4 Part I - Dolphins

4.1 Introduction

4.1.1 Topic

Wittenberg’s Marine Science major Heddie Samuelson has graciously provided data from her research on dolphins. Dolphins often swim together in “pods”, and Heddie wants to know how the pod size varies, and how pod size might be related to other variables.

4.1.2 Data

In the Dolphins subfolder are two files….

  1. In the Sightings file, the cases are particular sightings of dolphin pods in a particular area on the north Atlantic coast of the US. Variables include the following:
  • Date and Time of the sighting
  • Location of the sighting, specified by Latitude and Longitude
  • Estimated pod size (in the variable labeled “#”), i.e., the number of dolphins in the pod
  • Species and Common Name of the variety of dolphins sighted

Note that there are 11 sheets - one for each year from 2006 through 2016.

  1. There are three sheets in the SeaTemps file. Ignore the “AVERAGE SST” sheet (which includes monthly averages and a graph that you will probably do anyway) and “Sheet2” (which duplicates one year’s data in Sheet1). In Sheet1 there are four similar variables for each of the 11 years:
  • date
  • sea surface temperature in Fahrenheit, for that date
  • sea surface temperature in Celsius, for that date
  • average sea surface temperature in Celsius, for that month (typically listed on the first day of the month)

Note that there are lots of missing data and blank columns, and that all 11 years of sea temps are on this one sheet. Note also that there are different numbers of rows for the different years.

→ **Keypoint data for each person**
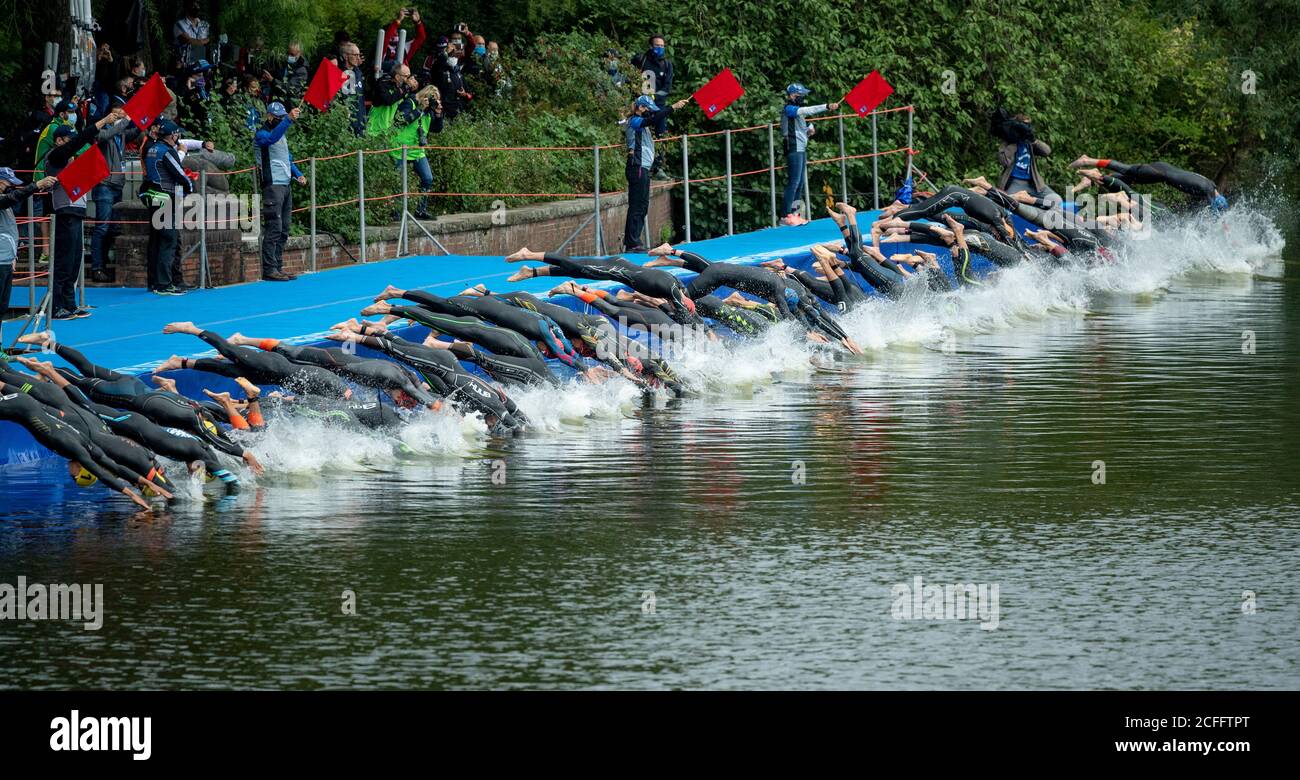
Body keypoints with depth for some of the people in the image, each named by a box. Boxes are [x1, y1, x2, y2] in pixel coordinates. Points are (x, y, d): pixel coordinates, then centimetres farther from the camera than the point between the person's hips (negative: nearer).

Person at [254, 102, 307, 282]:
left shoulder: (281, 135, 22)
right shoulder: (261, 135, -6)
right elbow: (271, 138, -30)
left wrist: (298, 174, 15)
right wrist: (288, 119, -41)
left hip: (286, 185, 9)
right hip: (272, 185, -9)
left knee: (283, 231, 9)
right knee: (274, 228, -13)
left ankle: (278, 268, 12)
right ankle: (269, 269, -15)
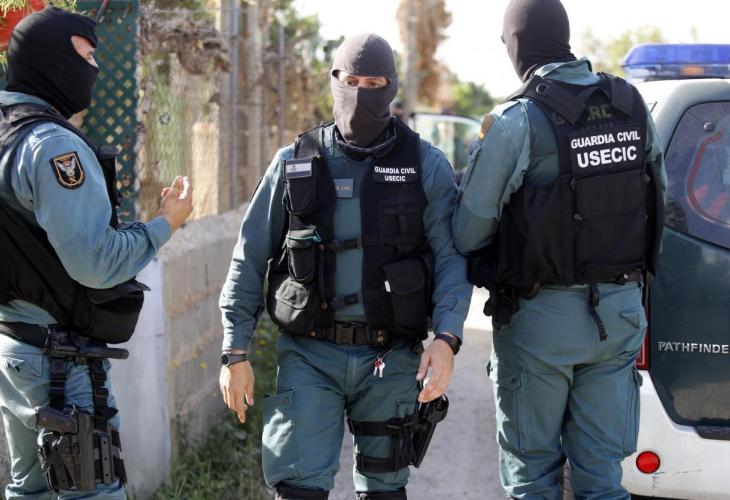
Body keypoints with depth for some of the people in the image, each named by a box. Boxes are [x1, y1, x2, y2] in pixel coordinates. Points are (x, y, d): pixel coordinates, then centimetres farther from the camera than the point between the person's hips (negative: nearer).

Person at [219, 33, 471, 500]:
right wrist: (236, 352, 0)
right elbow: (249, 259, 5)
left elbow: (452, 256, -4)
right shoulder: (294, 163, 3)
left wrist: (447, 339, -19)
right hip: (310, 355, 0)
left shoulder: (426, 165, 1)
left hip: (391, 357, 1)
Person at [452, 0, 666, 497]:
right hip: (621, 308, 5)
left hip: (542, 317, -5)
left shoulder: (515, 122, -15)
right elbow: (662, 198, 12)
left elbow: (470, 231, -13)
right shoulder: (633, 106, 2)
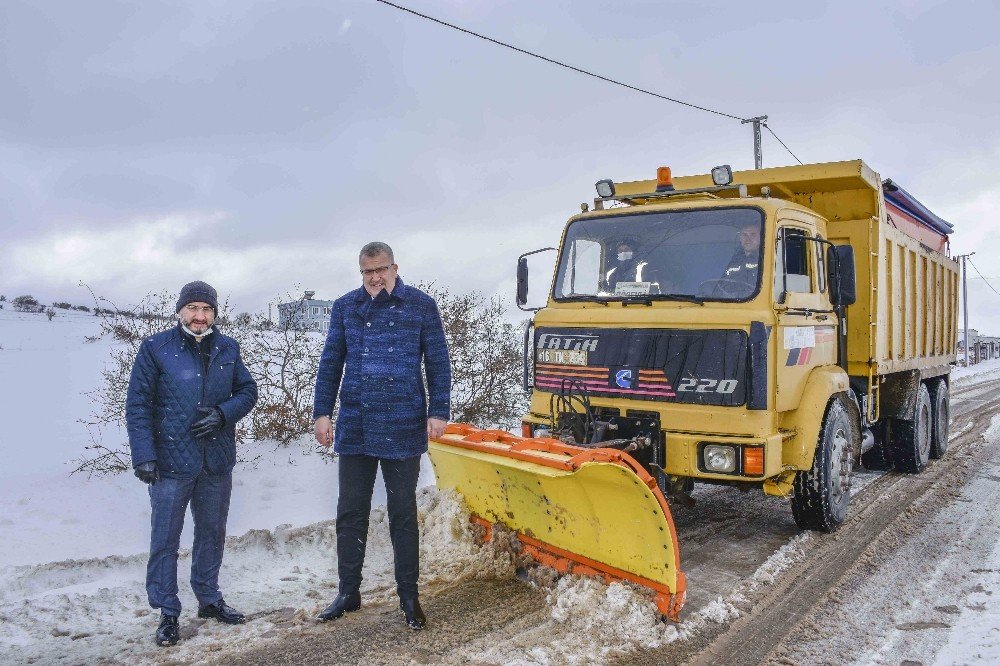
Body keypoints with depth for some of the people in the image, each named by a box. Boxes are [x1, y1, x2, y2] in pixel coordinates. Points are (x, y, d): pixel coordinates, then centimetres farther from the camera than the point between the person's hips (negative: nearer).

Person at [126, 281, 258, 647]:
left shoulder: (228, 348, 6)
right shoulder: (155, 347, -5)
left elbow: (248, 391, 9)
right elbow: (137, 405, -7)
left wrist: (223, 413, -11)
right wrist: (144, 455, -14)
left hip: (218, 460, 4)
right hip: (171, 462, -4)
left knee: (212, 533, 16)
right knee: (165, 539, 3)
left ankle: (209, 598, 33)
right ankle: (167, 613, 16)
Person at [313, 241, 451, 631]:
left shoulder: (421, 306, 2)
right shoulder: (345, 307, 9)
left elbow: (438, 364, 2)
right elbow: (330, 363, 11)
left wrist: (438, 412, -6)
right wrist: (322, 413, 6)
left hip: (403, 428, -3)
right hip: (354, 427, 3)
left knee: (403, 514, 7)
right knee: (350, 513, 10)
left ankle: (409, 597, 17)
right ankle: (348, 593, 23)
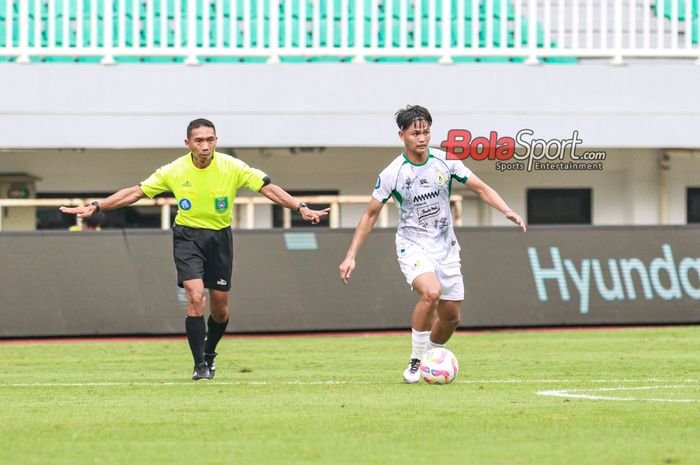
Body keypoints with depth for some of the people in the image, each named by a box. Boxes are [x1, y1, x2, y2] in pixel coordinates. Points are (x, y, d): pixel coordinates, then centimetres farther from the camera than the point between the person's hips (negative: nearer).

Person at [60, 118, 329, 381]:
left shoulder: (231, 167, -11)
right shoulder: (174, 171, -10)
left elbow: (268, 188, -12)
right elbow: (135, 192, -3)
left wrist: (301, 208, -23)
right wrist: (94, 208, -5)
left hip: (220, 237, 1)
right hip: (187, 237, -1)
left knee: (220, 309, 6)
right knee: (196, 297, -19)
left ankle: (209, 354, 35)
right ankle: (200, 365, -10)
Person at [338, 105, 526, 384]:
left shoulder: (445, 162, -4)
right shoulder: (392, 173, -11)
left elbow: (480, 188, 4)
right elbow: (371, 214, -3)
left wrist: (507, 211, -13)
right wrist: (351, 256, -6)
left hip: (445, 246, 4)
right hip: (412, 246, -4)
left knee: (451, 317, 5)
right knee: (431, 292, -32)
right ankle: (415, 362, -17)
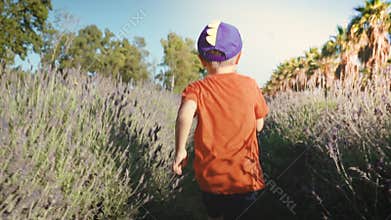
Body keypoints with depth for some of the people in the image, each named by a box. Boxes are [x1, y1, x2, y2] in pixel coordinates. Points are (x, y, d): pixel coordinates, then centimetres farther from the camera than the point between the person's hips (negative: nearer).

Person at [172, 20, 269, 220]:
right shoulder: (250, 85, -3)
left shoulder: (196, 89, -7)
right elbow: (259, 126, 3)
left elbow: (185, 114, -27)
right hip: (244, 177, -1)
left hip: (208, 176, 1)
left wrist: (180, 150, -17)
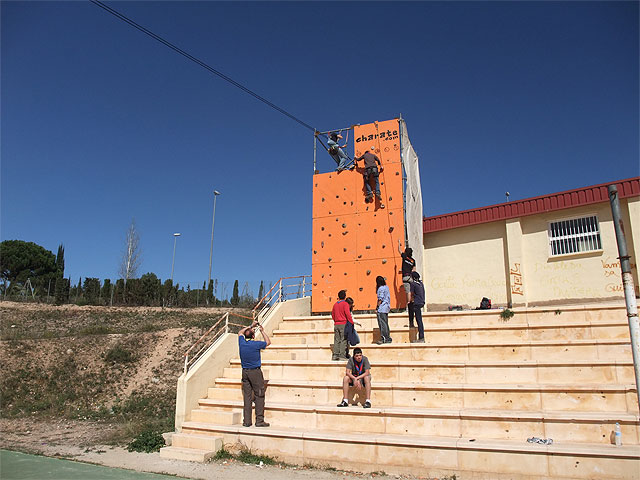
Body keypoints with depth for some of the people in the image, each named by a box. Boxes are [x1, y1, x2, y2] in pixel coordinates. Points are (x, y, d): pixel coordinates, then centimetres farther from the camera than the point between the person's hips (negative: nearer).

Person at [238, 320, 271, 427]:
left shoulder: (242, 343, 0)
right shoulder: (256, 344, -13)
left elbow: (240, 333, 23)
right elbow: (268, 342, 6)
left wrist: (250, 326, 24)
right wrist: (262, 331, 12)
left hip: (245, 372, 5)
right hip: (255, 372, -5)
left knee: (247, 396, 8)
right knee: (259, 396, 1)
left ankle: (246, 421, 11)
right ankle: (259, 420, 0)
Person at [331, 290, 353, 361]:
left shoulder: (335, 304, 11)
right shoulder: (345, 304, -7)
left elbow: (333, 314, 18)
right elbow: (348, 314, -13)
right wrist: (352, 323, -8)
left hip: (336, 325, 6)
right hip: (343, 324, -6)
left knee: (336, 340, 9)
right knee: (343, 340, -3)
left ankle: (335, 355, 7)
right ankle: (342, 355, -7)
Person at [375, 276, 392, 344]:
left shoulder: (380, 288, -14)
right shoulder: (386, 287, 11)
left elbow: (380, 299, -16)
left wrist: (377, 308, -12)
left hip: (381, 308, -9)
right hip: (387, 307, 9)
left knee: (382, 324, -6)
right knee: (385, 323, 14)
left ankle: (384, 339, -6)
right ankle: (388, 338, 17)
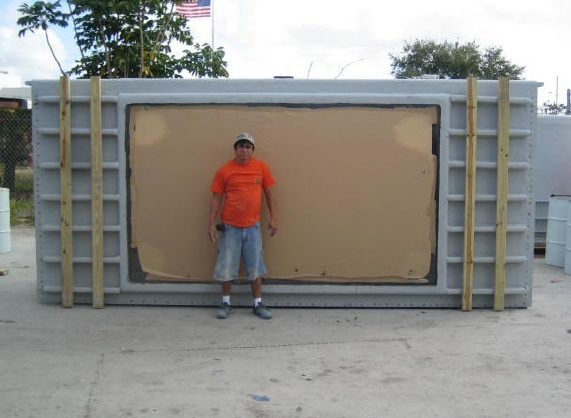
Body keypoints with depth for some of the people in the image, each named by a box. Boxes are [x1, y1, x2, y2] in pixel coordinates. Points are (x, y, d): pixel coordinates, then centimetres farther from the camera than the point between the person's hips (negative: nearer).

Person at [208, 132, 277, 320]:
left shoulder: (261, 167, 1)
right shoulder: (224, 170, -4)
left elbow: (269, 193, 8)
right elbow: (216, 198, 0)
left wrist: (273, 218, 3)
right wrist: (211, 224, -4)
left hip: (252, 226, 1)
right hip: (229, 227, -1)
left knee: (255, 267, 8)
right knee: (226, 267, 5)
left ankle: (258, 304, 18)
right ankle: (225, 303, 20)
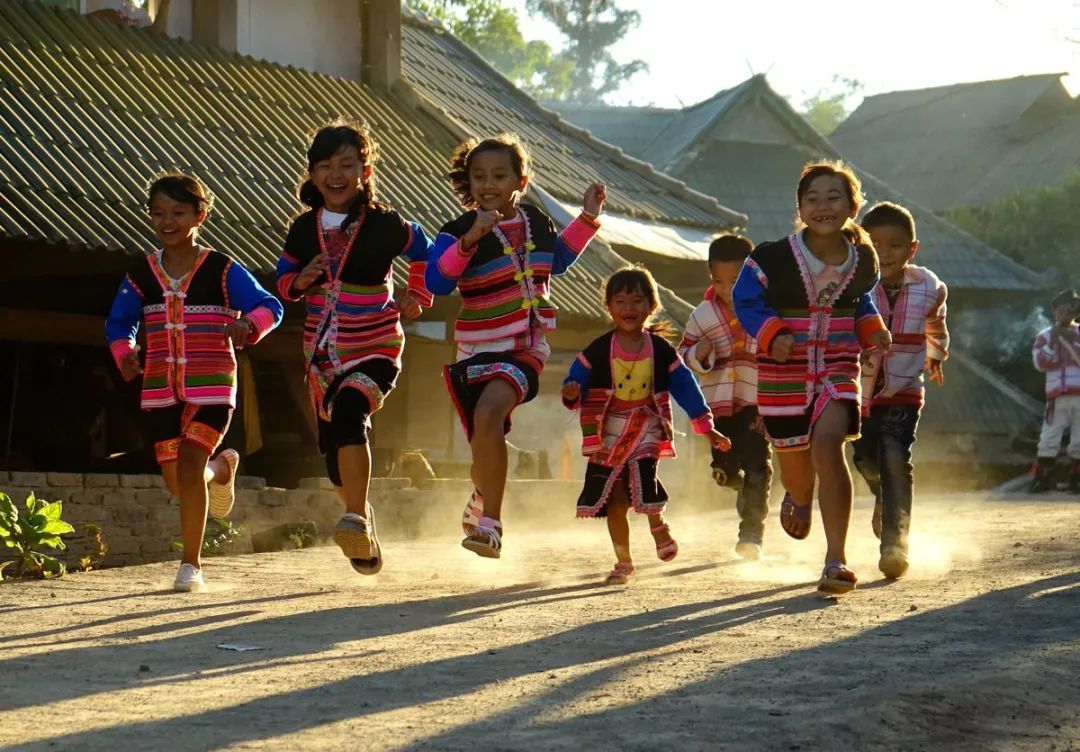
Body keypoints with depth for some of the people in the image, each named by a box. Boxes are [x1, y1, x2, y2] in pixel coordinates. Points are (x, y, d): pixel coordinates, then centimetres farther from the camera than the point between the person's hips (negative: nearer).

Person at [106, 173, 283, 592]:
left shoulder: (222, 270, -4)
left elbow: (270, 307, -6)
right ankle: (221, 468, 43)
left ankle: (191, 565, -3)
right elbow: (118, 323, 17)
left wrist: (246, 325, -26)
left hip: (212, 385, -4)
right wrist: (124, 354, -2)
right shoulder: (141, 274, 6)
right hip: (160, 389, 4)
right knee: (175, 479, 6)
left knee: (189, 468, -16)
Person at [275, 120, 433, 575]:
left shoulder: (384, 225, -7)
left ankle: (357, 520, -29)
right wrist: (300, 282, -10)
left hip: (376, 349, -5)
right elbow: (283, 279, 11)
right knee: (334, 452, 12)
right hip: (323, 353, 5)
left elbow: (425, 252, 10)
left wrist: (417, 298, 6)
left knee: (348, 411, -33)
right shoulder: (304, 229, 1)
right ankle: (364, 532, 36)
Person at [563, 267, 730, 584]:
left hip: (647, 430, -1)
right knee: (615, 501, 2)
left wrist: (707, 428, -2)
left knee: (644, 483, -20)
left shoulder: (661, 351, -1)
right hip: (609, 434, 1)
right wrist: (572, 393, -26)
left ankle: (659, 526, 14)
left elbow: (685, 387, 2)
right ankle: (624, 563, 18)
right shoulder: (597, 351, -2)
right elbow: (577, 381, -1)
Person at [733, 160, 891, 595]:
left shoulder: (863, 261, -3)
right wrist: (772, 335, -19)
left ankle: (836, 560, -21)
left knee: (827, 446, -23)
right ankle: (799, 500, 56)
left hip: (838, 368, 0)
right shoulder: (772, 259, -15)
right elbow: (745, 300, -3)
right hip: (783, 372, 0)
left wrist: (873, 330, -1)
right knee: (793, 460, 13)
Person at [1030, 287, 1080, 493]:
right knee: (1049, 440, -7)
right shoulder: (1045, 336, 10)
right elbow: (1041, 363, -3)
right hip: (1058, 397, 0)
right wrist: (1054, 340, -10)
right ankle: (1042, 479, -1)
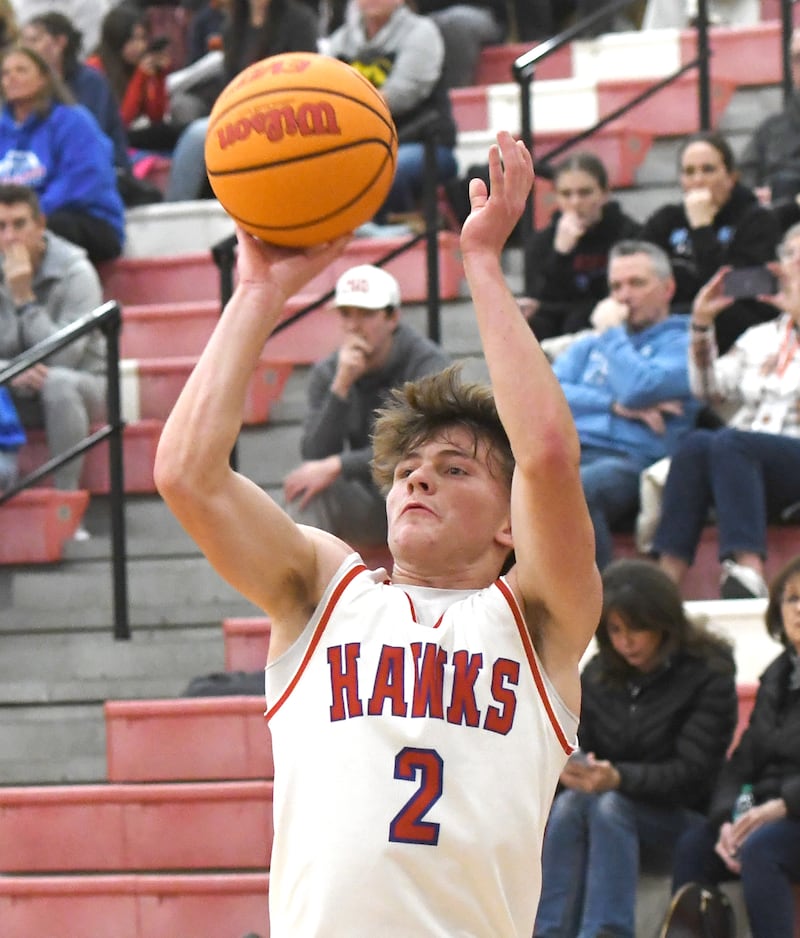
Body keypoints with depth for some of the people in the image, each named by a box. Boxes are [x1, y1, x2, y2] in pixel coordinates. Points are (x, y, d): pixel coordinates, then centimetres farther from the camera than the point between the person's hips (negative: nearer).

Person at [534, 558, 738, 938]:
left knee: (611, 807, -34)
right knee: (569, 803, -30)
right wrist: (571, 769, -21)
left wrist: (619, 778, -30)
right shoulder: (596, 675, 7)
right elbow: (576, 746, 5)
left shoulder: (708, 674, -7)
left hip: (683, 817, -3)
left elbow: (693, 774, -13)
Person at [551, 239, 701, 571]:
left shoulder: (682, 344, 14)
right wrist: (614, 405, 1)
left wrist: (609, 334, 8)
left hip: (630, 460, -5)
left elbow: (638, 389, -7)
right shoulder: (588, 346, 32)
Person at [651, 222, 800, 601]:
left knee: (728, 443, -34)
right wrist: (701, 324, 8)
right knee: (696, 443, -29)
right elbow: (710, 388, 16)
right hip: (741, 465, 4)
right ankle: (668, 576, -42)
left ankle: (748, 571, -51)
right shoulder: (761, 337, 29)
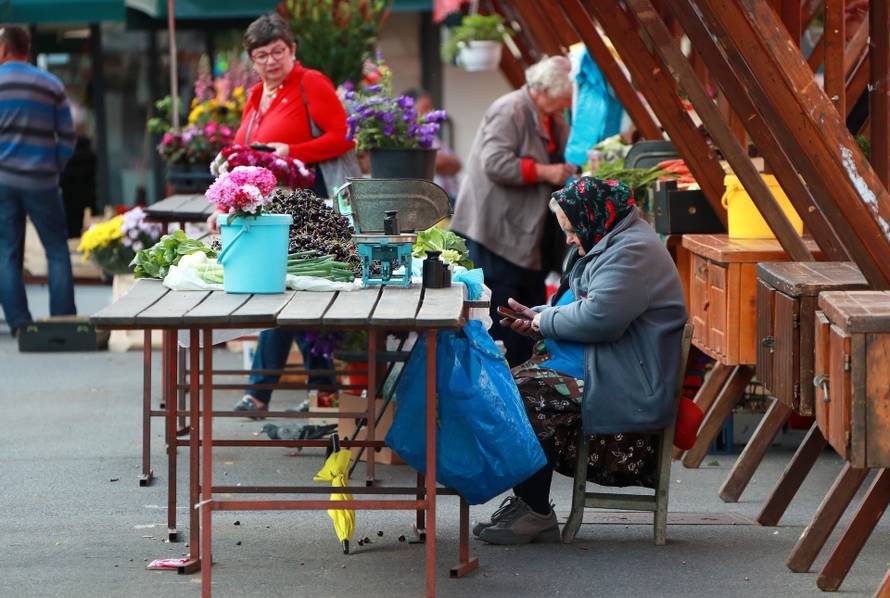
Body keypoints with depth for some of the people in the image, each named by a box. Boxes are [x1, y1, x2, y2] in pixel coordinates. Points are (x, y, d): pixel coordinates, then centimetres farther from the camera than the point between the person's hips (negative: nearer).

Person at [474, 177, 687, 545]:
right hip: (586, 371, 11)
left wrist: (545, 322, -9)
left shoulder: (634, 252, -15)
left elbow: (599, 317, -25)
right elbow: (584, 312, 30)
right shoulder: (609, 247, 20)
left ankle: (536, 513, -16)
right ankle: (525, 500, -2)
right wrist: (535, 317, 12)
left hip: (624, 390, -11)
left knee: (526, 394, -24)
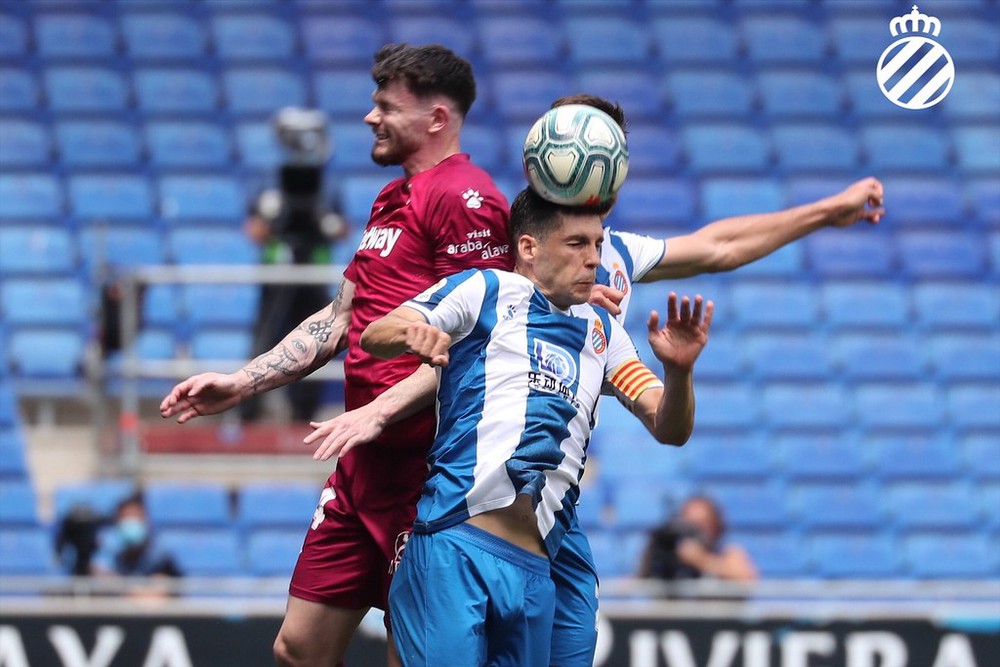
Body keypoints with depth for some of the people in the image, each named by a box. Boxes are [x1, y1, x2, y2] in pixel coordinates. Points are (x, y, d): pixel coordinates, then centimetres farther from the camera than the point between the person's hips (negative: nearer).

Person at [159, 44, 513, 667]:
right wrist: (240, 383, 18)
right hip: (365, 462, 10)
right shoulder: (391, 200, 19)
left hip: (425, 467, -10)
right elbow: (339, 320, 24)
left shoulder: (465, 200, -12)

→ **WORK TASK A**
Copy the passage of the dolphin data description that starts at the words "4 Part I - Dolphins" and ends after the words "to other variables.".
→ **WORK TASK B**
In the records, rewrite the lines that start at the line containing "right shoulder: (772, 259, -15)" and end after the line containing "right wrist: (1054, 340, -10)". Shift every number in the keypoint triples up by 134, and keep every other line unchanged.
The text and the records are unrelated to each other.

→ **TASK OUTPUT A**
4 Part I - Dolphins

4.1 Introduction

4.1.1 Topic

Wittenberg’s Marine Science major Heddie Samuelson has graciously provided data from her research on dolphins. Dolphins often swim together in “pods”, and Heddie wants to know how the pod size varies, and how pod size might be related to other variables.

→ **TASK OUTPUT B**
right shoulder: (906, 393, 119)
right elbow: (879, 434, 131)
right hip: (917, 506, 134)
left wrist: (1007, 464, 133)
right knee: (927, 594, 147)
Person at [1030, 287, 1080, 493]:
right knee: (1183, 574, 127)
right shoulder: (1179, 470, 144)
right elbow: (1175, 497, 131)
right hip: (1192, 531, 134)
right wrist: (1188, 474, 124)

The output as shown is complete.